Collected data
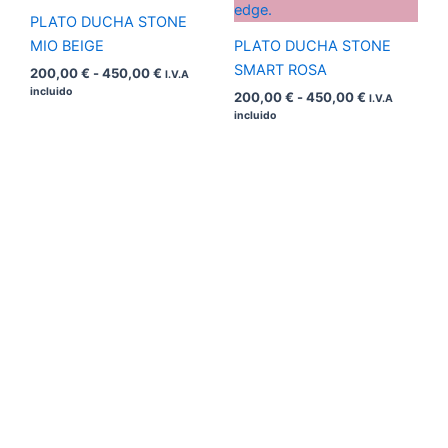
450,00 €
450,00 €
PLATO DUCHA STONE
MIO BEIGE
PLATO DUCHA STONE
SMART ROSA
200,00
€
-
450,00
€
I.V.A
incluido
200,00
€
-
450,00
€
I.V.A
incluido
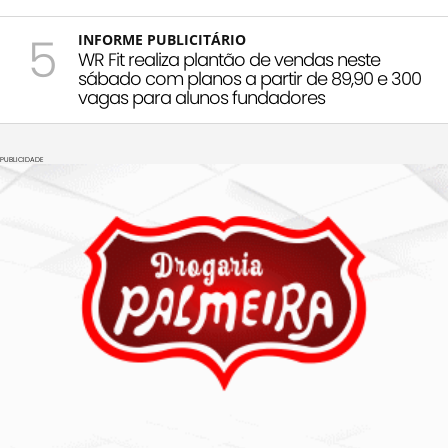
5
INFORME PUBLICITÁRIO
WR Fit realiza plantão de vendas neste
sábado com planos a partir de 89,90 e 300
vagas para alunos fundadores
PUBLICIDADE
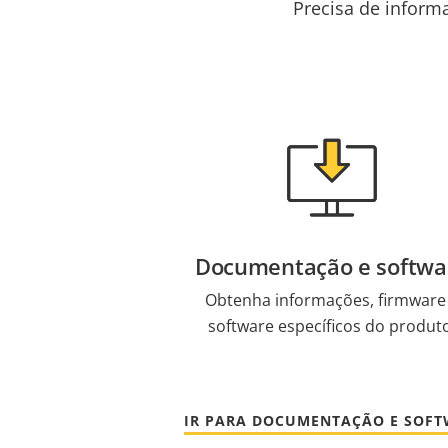
Precisa de inform
Documentação e softwa
Obtenha informações, firmware
software específicos do produt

- TASK PROMPT
Can you transcribe every line of text in the material above, character for character, leaving out the pictures?

- ANSWER FOR THIS EXERCISE
450,00 €
450,00 €
PLATO DUCHA STONE
MIO BEIGE
PLATO DUCHA STONE
SMART ROSA
200,00
€
-
450,00
€
I.V.A
incluido
200,00
€
-
450,00
€
I.V.A
incluido
5
INFORME PUBLICITÁRIO
WR Fit realiza plantão de vendas neste
sábado com planos a partir de 89,90 e 300
vagas para alunos fundadores
PUBLICIDADE
Precisa de inform
Documentação e softwa
Obtenha informações, firmware
software específicos do produt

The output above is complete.